In the data below, the answer is the run of lines from the line containing "is a micrograph" through the line containing "staining of benign", both included; print it exactly and nothing else.

═══ RECORDS SHOWN ═══

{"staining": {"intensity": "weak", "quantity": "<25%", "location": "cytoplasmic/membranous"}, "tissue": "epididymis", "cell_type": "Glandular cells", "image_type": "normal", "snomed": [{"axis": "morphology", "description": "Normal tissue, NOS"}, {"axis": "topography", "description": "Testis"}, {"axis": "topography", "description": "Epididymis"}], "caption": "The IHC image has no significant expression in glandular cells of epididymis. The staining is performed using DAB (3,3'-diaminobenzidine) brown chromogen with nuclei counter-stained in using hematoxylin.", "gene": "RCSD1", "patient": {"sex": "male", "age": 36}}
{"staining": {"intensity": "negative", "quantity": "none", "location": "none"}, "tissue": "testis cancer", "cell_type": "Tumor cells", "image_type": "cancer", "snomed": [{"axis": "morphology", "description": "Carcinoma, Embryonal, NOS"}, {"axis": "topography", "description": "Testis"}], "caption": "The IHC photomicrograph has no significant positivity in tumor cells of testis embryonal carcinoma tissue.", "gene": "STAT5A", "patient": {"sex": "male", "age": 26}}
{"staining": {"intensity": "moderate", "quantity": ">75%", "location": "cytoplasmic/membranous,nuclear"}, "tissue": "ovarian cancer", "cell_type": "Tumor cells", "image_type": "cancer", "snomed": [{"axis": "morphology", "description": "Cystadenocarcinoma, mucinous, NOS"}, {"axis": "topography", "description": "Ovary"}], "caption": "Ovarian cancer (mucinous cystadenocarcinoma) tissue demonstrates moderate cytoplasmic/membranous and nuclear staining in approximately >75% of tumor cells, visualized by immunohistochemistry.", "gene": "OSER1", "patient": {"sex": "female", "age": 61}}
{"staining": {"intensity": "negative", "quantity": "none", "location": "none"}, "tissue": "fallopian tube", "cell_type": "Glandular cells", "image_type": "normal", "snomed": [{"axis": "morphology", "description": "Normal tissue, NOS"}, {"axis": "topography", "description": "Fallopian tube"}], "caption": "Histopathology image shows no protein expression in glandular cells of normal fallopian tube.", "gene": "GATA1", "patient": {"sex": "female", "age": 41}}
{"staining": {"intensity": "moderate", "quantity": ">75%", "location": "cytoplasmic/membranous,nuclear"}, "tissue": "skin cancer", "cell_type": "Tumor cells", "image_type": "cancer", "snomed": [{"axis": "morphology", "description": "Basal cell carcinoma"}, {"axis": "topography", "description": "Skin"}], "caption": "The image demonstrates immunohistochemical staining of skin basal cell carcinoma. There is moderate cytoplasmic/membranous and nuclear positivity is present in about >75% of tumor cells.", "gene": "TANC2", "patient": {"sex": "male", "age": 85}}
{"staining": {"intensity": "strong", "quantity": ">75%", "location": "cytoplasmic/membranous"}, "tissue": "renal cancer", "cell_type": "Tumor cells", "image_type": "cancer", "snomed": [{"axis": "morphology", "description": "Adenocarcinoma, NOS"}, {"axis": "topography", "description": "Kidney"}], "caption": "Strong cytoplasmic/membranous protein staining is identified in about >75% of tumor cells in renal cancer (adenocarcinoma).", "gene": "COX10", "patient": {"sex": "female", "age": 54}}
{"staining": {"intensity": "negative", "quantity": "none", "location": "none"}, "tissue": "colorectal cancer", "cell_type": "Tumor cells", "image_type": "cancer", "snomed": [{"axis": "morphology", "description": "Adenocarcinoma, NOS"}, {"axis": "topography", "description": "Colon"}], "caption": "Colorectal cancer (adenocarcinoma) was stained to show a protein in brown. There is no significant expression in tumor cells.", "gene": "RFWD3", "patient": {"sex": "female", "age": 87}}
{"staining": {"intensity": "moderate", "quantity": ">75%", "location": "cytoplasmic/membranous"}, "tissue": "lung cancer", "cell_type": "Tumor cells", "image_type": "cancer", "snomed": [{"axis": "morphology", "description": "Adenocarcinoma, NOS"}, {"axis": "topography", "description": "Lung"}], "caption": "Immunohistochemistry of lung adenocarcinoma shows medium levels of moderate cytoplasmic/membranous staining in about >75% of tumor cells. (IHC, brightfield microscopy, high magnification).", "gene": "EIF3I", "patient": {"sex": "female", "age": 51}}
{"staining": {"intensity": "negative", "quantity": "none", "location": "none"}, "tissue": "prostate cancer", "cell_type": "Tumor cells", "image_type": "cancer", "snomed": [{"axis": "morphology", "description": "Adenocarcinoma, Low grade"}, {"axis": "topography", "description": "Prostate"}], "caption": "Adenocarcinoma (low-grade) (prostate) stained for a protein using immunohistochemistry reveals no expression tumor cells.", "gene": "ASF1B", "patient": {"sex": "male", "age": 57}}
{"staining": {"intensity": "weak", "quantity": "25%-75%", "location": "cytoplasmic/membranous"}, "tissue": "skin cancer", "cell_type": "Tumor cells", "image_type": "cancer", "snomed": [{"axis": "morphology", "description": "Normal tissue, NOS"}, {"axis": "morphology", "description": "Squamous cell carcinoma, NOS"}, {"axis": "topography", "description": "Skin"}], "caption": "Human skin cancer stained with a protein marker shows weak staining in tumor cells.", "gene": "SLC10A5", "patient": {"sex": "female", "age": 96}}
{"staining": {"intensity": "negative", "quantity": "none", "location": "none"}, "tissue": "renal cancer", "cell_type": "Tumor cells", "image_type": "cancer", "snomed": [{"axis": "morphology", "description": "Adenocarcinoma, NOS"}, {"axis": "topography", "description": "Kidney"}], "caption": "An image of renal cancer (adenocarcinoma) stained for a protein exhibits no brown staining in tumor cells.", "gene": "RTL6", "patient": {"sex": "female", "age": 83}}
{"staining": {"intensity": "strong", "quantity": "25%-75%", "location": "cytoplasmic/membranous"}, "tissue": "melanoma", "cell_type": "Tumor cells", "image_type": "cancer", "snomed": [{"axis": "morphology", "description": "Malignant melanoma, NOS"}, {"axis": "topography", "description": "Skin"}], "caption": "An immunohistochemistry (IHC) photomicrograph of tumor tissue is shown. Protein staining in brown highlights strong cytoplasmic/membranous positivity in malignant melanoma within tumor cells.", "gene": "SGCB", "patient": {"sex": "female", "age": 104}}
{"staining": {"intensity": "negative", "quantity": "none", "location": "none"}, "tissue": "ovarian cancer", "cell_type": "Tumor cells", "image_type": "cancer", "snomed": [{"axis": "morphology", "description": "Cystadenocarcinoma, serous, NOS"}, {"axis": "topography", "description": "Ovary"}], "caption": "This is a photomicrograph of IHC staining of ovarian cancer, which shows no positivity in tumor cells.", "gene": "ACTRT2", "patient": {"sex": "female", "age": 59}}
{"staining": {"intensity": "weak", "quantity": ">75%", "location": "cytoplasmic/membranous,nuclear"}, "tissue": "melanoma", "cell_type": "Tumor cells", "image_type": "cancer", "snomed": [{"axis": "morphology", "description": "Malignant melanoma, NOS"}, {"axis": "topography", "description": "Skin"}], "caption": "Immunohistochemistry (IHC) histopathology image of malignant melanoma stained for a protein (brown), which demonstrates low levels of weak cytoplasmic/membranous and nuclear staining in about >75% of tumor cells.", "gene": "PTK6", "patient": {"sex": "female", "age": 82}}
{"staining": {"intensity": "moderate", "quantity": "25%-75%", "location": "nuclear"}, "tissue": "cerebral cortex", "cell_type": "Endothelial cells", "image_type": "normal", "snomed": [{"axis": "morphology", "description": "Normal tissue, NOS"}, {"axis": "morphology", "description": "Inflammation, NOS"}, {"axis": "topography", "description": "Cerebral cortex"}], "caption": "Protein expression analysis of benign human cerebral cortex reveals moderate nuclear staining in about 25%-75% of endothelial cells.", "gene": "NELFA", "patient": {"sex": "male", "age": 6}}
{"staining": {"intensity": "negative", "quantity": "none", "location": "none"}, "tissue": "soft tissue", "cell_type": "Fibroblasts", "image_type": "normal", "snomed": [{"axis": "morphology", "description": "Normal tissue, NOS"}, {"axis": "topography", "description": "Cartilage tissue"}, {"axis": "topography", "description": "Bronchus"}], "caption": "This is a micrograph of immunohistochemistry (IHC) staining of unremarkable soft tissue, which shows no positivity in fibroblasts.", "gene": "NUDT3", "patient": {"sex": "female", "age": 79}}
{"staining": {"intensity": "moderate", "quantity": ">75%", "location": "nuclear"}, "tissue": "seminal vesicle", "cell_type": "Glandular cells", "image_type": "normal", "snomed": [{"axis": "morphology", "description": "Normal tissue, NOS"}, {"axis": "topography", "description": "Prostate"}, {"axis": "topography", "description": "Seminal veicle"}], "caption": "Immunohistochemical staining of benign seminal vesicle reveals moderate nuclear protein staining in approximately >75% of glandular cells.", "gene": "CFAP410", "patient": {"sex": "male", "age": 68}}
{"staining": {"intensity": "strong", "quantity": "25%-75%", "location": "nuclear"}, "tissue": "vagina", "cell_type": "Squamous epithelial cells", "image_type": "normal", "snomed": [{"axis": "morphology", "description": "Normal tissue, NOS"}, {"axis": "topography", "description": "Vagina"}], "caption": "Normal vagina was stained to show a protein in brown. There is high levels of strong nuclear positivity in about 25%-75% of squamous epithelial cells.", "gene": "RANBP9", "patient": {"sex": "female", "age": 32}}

═══

**ANSWER TO THIS PROBLEM**
{"staining": {"intensity": "negative", "quantity": "none", "location": "none"}, "tissue": "soft tissue", "cell_type": "Fibroblasts", "image_type": "normal", "snomed": [{"axis": "morphology", "description": "Normal tissue, NOS"}, {"axis": "topography", "description": "Cartilage tissue"}, {"axis": "topography", "description": "Bronchus"}], "caption": "This is a micrograph of immunohistochemistry (IHC) staining of unremarkable soft tissue, which shows no positivity in fibroblasts.", "gene": "NUDT3", "patient": {"sex": "female", "age": 79}}
{"staining": {"intensity": "moderate", "quantity": ">75%", "location": "nuclear"}, "tissue": "seminal vesicle", "cell_type": "Glandular cells", "image_type": "normal", "snomed": [{"axis": "morphology", "description": "Normal tissue, NOS"}, {"axis": "topography", "description": "Prostate"}, {"axis": "topography", "description": "Seminal veicle"}], "caption": "Immunohistochemical staining of benign seminal vesicle reveals moderate nuclear protein staining in approximately >75% of glandular cells.", "gene": "CFAP410", "patient": {"sex": "male", "age": 68}}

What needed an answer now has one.